Publication


The relevance of ecosystem services to land reform policies: Insights from South Africa

Author(s): Clements, H.S.; De Vos, A.; Bezerra, J.C.; Coetzer, K.; Maciejewski, K.; Mograbib, P.J.; Shackleton, C.
Link to CST author(s): Dr Kristi Maciejewski, Dr Hayley Clements
Publication: Land Use Policy
Year: 2020
Full reference: Clements, H.S.; De Vos, A.; Bezerra, J.C.; Coetzer, K.; Maciejewski, K.; Mograbib, P.J.; Shackleton, C. 2020. The relevance of ecosystem services to land reform policies: Insights from South Africa. Land Use Policy 100
Download publication https://doi.org/10.1016/j.landusepol.2020.104939



Summary

Land reform is an important socio-political strategy in many countries. Despite the importance of ecosystem health in attaining land reform objectives, human-nature interactions have been largely absent from contemporary land reform discussions. In this perspectives paper, we highlight why land reform programmes could benefit from considering ecosystem services in their planning processes, to better achieve their goals of socioeconomic development and equity. Drawing on examples from South Africa, we argue that an ecosystem services lens can help achieve equity in land reform programmes by providing insight into how land-use legacies and the multi-functional nature of landscapes influence who benefits from land reform across space and through time. An ecosystem services lens also broadens understanding of how fragmentation and a changing climate may affect land reform benefits over time.
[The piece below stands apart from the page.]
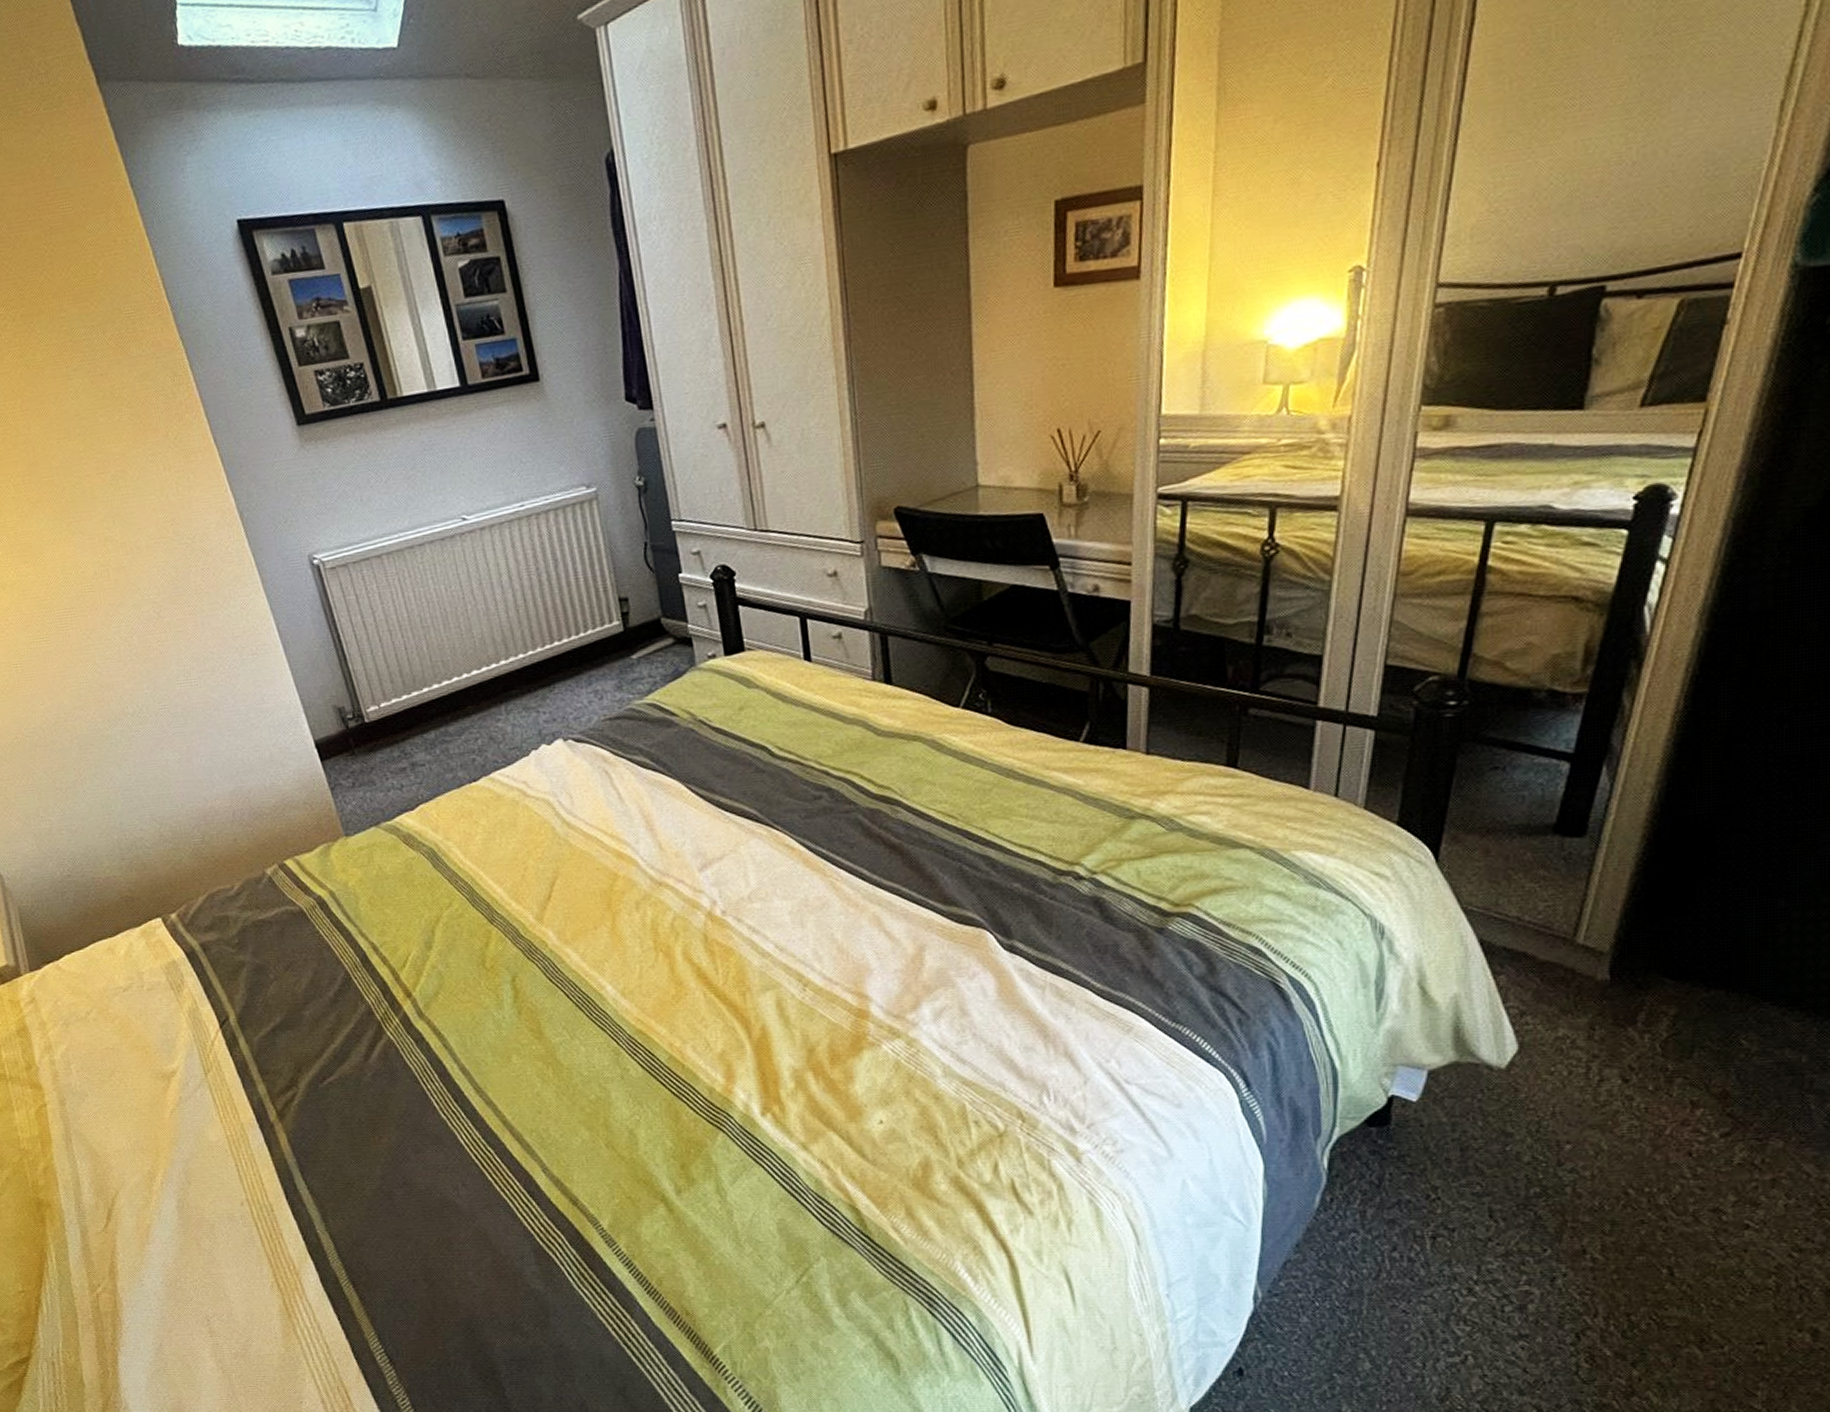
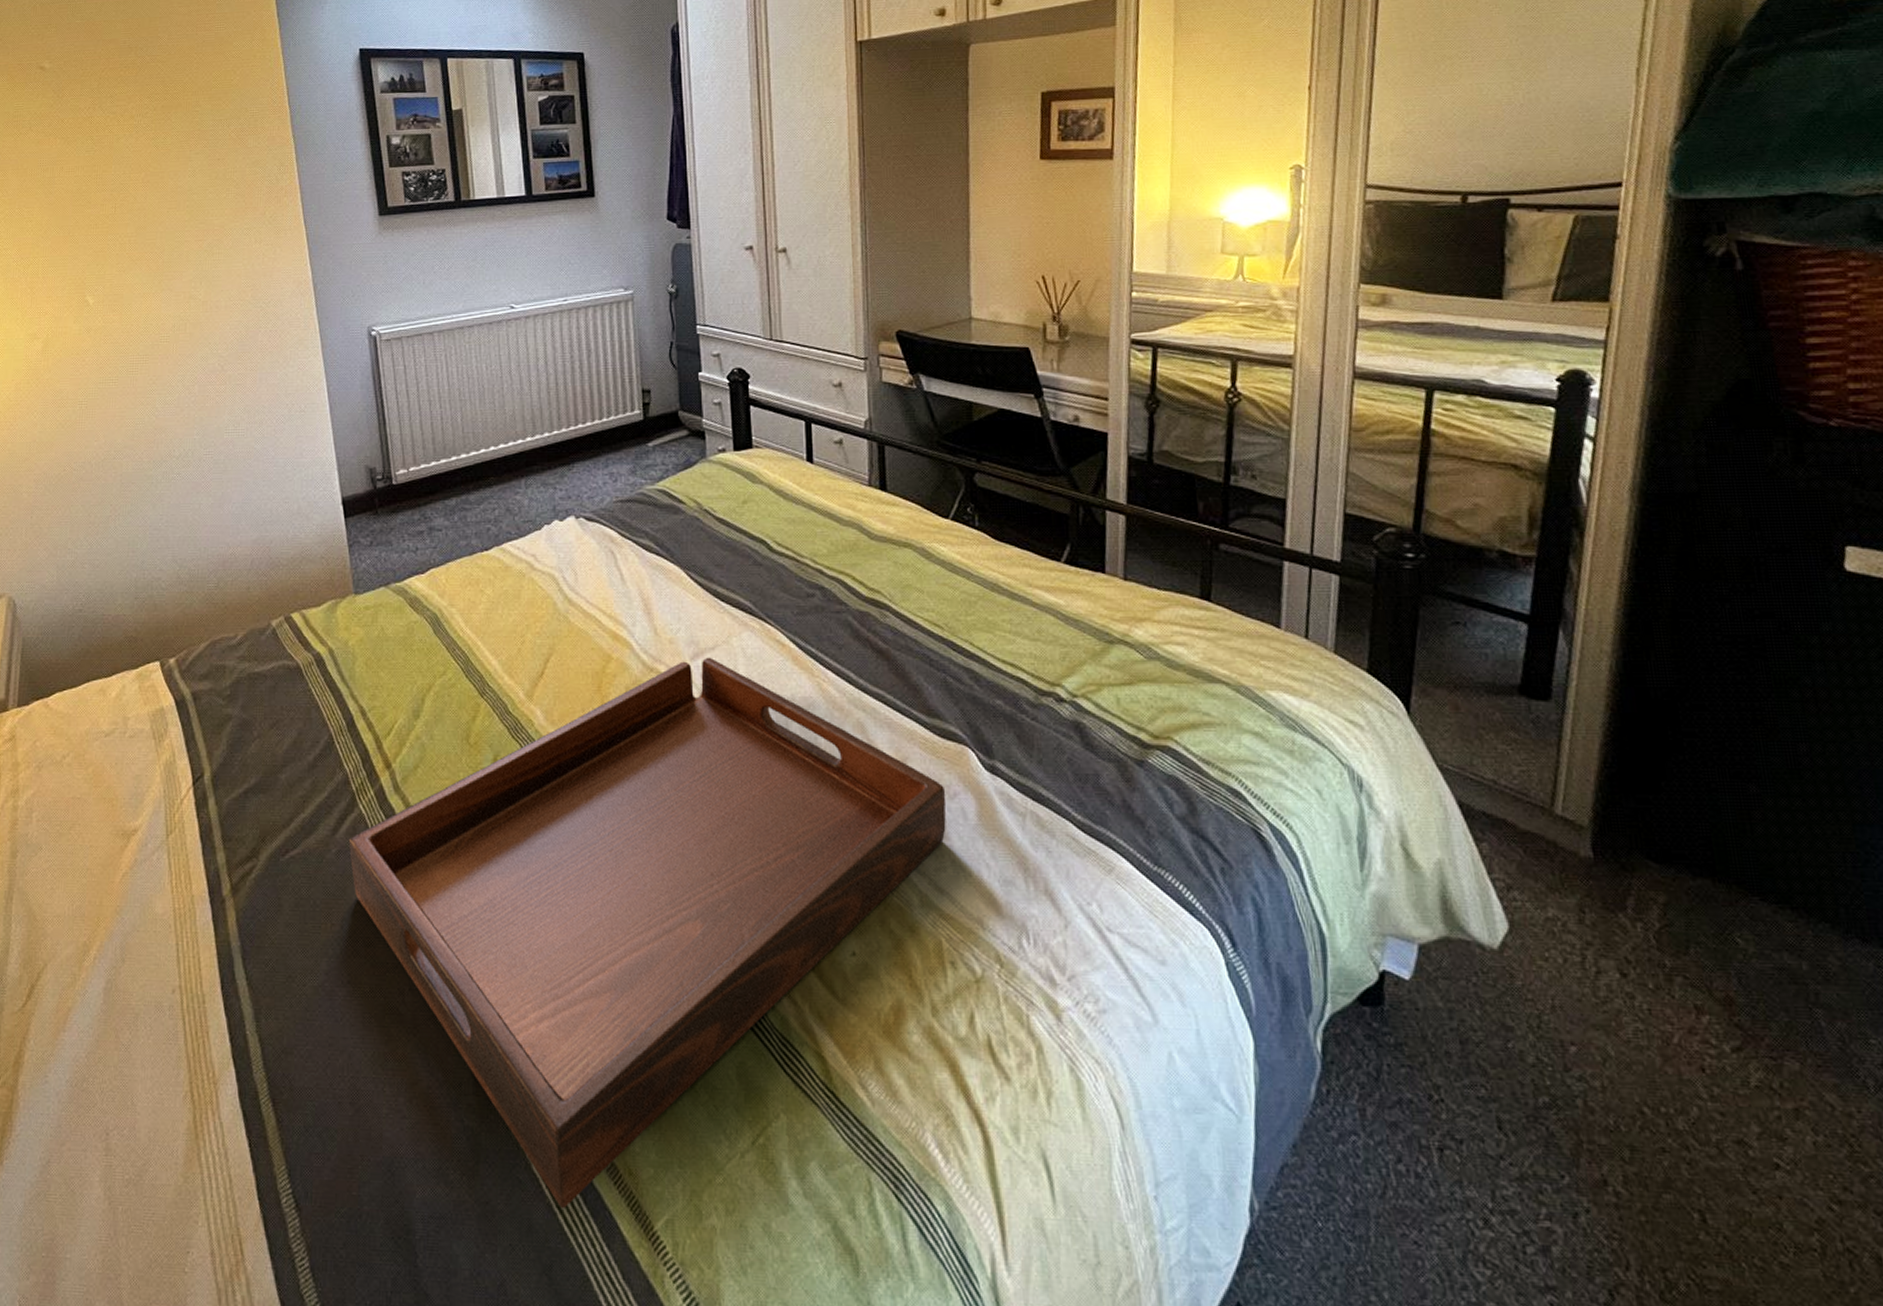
serving tray: none [381,866,967,1345] -> present [348,657,947,1209]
In ignoring these human-nature interactions, and often unquestioningly applying one-size-fit-all approaches, land-reform policies risk missing the ultimate needs of beneficiaries and broader society. Considering these insights, we discuss practical implications of an ecosystem services lens for land reform programmes. These include the need for context-sensitive, localized land reform planning that accounts for ecosystem service heterogeneity, possible trade-offs, and beneficiaries’ preferences and capacities. Accordingly, extension services need to possess local knowledge and avoid generic, top-down and inflexible approaches. These social-ecological considerations are imperative if countries are to achieve sustainable and equitable land reform.